Сразу же после этих слов Роман захрипел и умер. Запустить его сердце нам не удалось. Печальное предсказание Олюшки ещё во дворе сбылось...
Неожиданное продолжение истории случилось через год. Мы временно работали вместо детской бригады - так иногда бывает, что взрослая бригада выезжает на детский вызов.
Диспетчер передал новый вызов: "Ребёнок, полтора года, онкология". Адрес показался мне смутно знакомым, но тогда я ещё не поняла, куда нам предстоит ехать. Оля сидела спокойно. Я кивнула ей, мол, скажи, довезём или нет?
- Довезём, а толку-то? - грустно махнула рукой Олюшка.
Только когда мы подъехали к тому самому домику с цветущим палисадником, я поняла, к кому мы приехали. Путём нехитрых расчётов стало ясно, что вызвали нас к тому самому малышу, что год назад лежал в кроватке, и, наверное, тогда ещё был здоров...

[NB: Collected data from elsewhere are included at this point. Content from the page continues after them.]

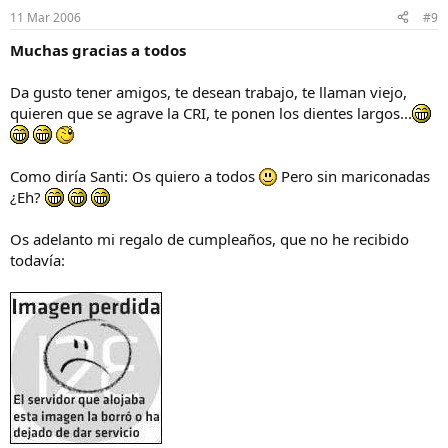
11 Mar 2006
#9
Muchas gracias a todos
Da gusto tener amigos, te desean trabajo, te llaman viejo,
quieren que se agrave la CRI, te ponen los dientes largos...
Como diría Santi: Os quiero a todos
Pero sin mariconadas
¿Eh?
Os adelanto mi regalo de cumpleaños, que no he recibido
todavía:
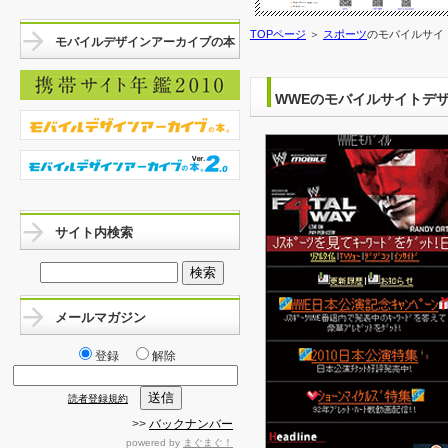
TOPページ
＞
スポーツ
のモバイルサイ
モバイルデザインアーカイブの本
WWEのモバイルサイトデ
サイト内検索
メールマガジン
登録
解除
読者登録規約
>>
バックナンバー
powered by
まぐまぐ！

Встретила нас та же женщина, но на вид ей было лет пятьдесят, не меньше. Знаете, как быстро стареют от стресса? А у неё ведь он был постоянным, непроходящим - сначала мужа похоронила, теперь вот ребёнок.
Мальчик был вял и бледен, хныкал без остановки. Без бровей и ресниц, на головке короткая щетина, видимо недавно после химии. По габитусу - лейкоз.
Пока мы везли плачущего малыша с мамой, мы молчали. И только когда передали мать и ребёнка в руки врачей, Олюшка сказала:
- Вы помните, как год назад его отец перед смертью слышал плач ребёнка?
Мы с Вовкой, водителем, переглянулись, а Оля продолжила:
- Ведь он слышал плач своего ребёнка, который тоже умрёт.
Я молча посмотрела на неё. Если Олюшка сказала, что мальчик не жилец, значит так оно и есть.
Умер мальчик через месяц в хосписе. Об этом я узнала через десятые руки, когда уже собиралась ехать учиться в Москву, чтобы перевестись в онкологическое отделение.
***
Алёна безучастно смотрела вперёд, на окна онкологического корпуса. Господи, сколько же здесь боли?
- А мать мальчика? Как она сейчас, не знаете? - спросила Алёна.
Ирина хмыкнула:
- Год назад умерла в нашем отделении. Сама себе рак накликала, верите или нет. Она умирала с улыбкой на лице и говорила, что очень ждала этого, чтобы быть с ними.
Алёна удивлённо посмотрела на Ирину:
- Вы серьёзно?
- Серьёзнее некуда, - подтвердила Ирина, - Я ведь в самом начале говорила вам, что очень многое зависит от настроя пациента. Даже настоящие чудеса случаются. Как говорится, если пациент очень хочет жить, то медицина здесь бессильна!